---------- TEKS BACAAN ----------

Sementara para junior dan adik kelas tetap belajar dari kejadian tadi, mereka sudah dewasa dan bisa membedakan mana yang baik mana yang buruk, namun kebutuhan mereka akan nilai bagus membuatnya terlena, pilihan antara baik dan buruk mulai seliweran di benak mereka
“Rajin dan malas sama saja, sama-sama lulus. Skripsi hasil sendiri dengan skripsi abal-abal sama saja, karena akan membuahkan nilai yang sama.
Kejadian ini berlangsung terus menerus, turun temurun.. sang dosen favorit semakin favorit karena dikenal selalu memberi nilai tinggi tanpa peduli kualitas siswa, sang dosen yang berlaku sebagaimana layaknya dosen mendapat gelar dosen yang sering mempersulit siswa karena yang salah dibilang salah, mereka selalu dijauhi siswa karena selalu terliti dan mementingkan kualitas pendidikan serta kualitas lulusan demi menjaga nama baik kampus.
Sementara tukang sapu di pojok gedung hanya bisa termangu, dia prihatin melihat kondisi ini karena para dewa lebih melindungi mahasiswa pemalas dibandingkan dengan mahasiswa rajin. Mahasiswa pemalas diangkat nilainya agar terlihat pintar … Mahasiswa pintar dianggap wajar saja dapat nilai bagus, bagi para dewa yang penting jumlah lulusan banyak, yang penting mereka sudah lulus, masa bodoh dengan kualitas pendidikan karena targetnya bukan kualitas melainkan kuantitas mahasiswa.

---------- BAHAN YANG DIBERIKAN ----------

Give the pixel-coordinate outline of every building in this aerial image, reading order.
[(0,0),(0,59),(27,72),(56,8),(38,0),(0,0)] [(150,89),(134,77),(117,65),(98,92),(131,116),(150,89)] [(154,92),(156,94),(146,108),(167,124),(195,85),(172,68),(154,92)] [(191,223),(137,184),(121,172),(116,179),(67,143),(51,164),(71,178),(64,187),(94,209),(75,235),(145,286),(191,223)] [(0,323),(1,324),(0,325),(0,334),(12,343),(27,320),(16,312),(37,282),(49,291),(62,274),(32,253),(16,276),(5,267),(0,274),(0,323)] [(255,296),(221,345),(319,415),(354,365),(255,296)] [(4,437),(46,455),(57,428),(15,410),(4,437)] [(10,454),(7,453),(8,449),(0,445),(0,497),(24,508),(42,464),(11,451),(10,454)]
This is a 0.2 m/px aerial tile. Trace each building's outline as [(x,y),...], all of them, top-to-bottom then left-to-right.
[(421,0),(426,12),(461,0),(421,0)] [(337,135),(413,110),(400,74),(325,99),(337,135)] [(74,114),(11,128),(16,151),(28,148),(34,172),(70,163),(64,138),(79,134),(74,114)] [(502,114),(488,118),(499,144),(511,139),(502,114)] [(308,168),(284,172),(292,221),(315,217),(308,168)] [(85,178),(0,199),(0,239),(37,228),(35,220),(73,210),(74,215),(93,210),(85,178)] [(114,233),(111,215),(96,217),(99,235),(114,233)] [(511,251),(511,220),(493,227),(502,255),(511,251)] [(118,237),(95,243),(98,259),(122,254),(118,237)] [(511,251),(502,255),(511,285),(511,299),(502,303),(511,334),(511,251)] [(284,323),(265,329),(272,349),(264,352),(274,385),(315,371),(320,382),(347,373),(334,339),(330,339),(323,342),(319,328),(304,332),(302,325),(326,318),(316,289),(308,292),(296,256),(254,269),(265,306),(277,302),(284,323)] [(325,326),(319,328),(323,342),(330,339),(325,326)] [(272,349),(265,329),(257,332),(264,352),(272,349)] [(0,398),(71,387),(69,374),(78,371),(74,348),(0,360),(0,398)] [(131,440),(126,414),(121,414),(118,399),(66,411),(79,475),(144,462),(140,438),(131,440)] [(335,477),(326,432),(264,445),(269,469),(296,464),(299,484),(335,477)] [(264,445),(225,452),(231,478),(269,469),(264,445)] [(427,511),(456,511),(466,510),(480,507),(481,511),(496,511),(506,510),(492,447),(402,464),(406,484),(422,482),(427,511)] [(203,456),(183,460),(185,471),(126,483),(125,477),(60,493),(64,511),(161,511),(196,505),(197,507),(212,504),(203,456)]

----------

• _RINCIAN TUGAS_
Salin dengan persis bagian teks bacaan yang dimulai dari "Sementara para junior" dan berlanjut terus sampai "nilai yang sama.".

• _PENYELESAIAN SOAL_
Sementara para junior dan adik kelas tetap belajar dari kejadian tadi, mereka sudah dewasa dan bisa membedakan mana yang baik mana yang buruk, namun kebutuhan mereka akan nilai bagus membuatnya terlena, pilihan antara baik dan buruk mulai seliweran di benak mereka
“Rajin dan malas sama saja, sama-sama lulus. Skripsi hasil sendiri dengan skripsi abal-abal sama saja, karena akan membuahkan nilai yang sama.